R: Qualsiasi interpretazione la nostra mente unita all’ego dia alle circostanze esterne inevitabilmente implica anche una credenza nel suo opposto, perché il sistema di pensiero dell’ego è un sistema dualistico che si fonda sul credere negli opposti. Qualsiasi cosa sperimentiamo coscientemente è solo metà di un “tutto” di opposizione che l’ego ha scisso e distanziato tramite la proiezione per rendere reali le differenze e l’attacco. E quindi non riconosciamo che le due metà sono in realtà la stessa cosa (T.6.II.1,2,3; T.27.II.12,13,14).

Per via delle dinamiche della proiezione posso vedere l’attacco in te solo se prima l’ho visto dentro di me. Infatti, metafisicamente, tu esisti solo come proiezione dei miei pensieri d’attacco così che io non debba accettare la mia responsabilità per essi. La mia rabbia verso di te per il tuo attacco “ingiustificato” è semplicemente la difesa contro la colpa inconscia per essermi autoaccusato di essere io quello che attacca, meritevole di punizione e di attacco a mia volta. La natura paradossale del sistema di pensiero dell’ego è tale che qualsiasi cosa io asserisca con veemenza contro di te è sempre una proiezione di ciò che segretamente credo di me stesso. E’ sempre così, senza eccezioni (T.6.in.1). E questo è uno degli insegnamenti senza compromessi del Corso che è così difficile per gli studenti da accettare. Se non come principio, di certo nella pratica.

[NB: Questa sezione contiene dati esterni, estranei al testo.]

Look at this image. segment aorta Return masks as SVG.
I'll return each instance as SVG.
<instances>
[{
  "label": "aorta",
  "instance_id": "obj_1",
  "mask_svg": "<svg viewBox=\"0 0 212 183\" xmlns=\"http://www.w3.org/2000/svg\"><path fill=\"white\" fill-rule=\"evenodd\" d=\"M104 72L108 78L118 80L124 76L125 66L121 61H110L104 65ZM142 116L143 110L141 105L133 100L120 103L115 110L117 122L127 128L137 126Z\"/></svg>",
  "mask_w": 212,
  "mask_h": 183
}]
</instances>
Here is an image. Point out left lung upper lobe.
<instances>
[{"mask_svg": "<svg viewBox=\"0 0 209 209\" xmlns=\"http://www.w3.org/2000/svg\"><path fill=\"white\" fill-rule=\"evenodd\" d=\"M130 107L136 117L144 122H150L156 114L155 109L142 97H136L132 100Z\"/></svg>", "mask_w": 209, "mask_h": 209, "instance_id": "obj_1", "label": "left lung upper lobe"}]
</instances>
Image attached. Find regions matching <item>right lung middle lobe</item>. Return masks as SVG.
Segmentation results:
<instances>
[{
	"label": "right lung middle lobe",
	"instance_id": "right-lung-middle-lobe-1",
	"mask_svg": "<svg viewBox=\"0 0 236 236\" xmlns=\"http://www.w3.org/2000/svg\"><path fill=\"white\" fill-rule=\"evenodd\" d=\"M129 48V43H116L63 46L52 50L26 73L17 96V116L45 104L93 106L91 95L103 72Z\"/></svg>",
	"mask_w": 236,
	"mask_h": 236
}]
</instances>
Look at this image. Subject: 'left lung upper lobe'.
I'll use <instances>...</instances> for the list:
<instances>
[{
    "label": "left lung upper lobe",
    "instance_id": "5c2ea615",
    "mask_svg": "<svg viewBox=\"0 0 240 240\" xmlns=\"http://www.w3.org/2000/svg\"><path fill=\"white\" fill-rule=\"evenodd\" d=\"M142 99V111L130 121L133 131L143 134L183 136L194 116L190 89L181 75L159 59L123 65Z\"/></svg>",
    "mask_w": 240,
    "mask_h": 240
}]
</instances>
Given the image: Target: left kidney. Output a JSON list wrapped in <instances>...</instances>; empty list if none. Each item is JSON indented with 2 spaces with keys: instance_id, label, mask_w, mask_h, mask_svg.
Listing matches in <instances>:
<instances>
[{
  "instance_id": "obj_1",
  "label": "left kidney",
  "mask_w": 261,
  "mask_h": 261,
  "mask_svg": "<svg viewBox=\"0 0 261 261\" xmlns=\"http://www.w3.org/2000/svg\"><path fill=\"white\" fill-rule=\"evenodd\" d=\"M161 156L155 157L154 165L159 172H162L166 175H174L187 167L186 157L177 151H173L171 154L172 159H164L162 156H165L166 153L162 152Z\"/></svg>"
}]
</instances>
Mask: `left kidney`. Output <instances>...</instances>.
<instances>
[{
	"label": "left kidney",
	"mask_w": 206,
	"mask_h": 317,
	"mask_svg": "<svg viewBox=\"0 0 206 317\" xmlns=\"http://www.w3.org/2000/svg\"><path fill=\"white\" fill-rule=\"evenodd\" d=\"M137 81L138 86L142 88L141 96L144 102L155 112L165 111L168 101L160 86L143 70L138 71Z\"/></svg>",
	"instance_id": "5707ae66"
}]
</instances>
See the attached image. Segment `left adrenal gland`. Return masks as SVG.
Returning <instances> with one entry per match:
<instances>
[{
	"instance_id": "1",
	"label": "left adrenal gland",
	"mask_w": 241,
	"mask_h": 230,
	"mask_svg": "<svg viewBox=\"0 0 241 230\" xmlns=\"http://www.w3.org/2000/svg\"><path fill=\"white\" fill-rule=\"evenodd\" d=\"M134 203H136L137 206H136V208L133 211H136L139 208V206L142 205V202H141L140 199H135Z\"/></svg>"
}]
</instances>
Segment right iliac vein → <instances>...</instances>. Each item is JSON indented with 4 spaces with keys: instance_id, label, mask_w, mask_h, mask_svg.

In realtà dalla prospettiva dello Spirito Santo nessuna delle due interpretazioni dell’ego – quella riguardo a te o quella riguardo a me – è vera. Lo Spirito Santo non prende le parti di nessuno, ma piuttosto ci aiuta dapprima a riconoscere che entrambe le metà sono la stessa cosa: io e mio fratello siamo uno. Poi lascia cadere entrambe le interpretazioni come false perché si basano sull’erronea premessa che la separazione, le differenze e l’attacco siano reali (T.5.VI.10; T22.VI.12,13; T.27.II.15,16). In altre parole il “tutto” di opposizione dell’ego che attacca è un’illusione, quindi nulla di vero e di reale può derivarne, indipendentemente da come sia suddiviso.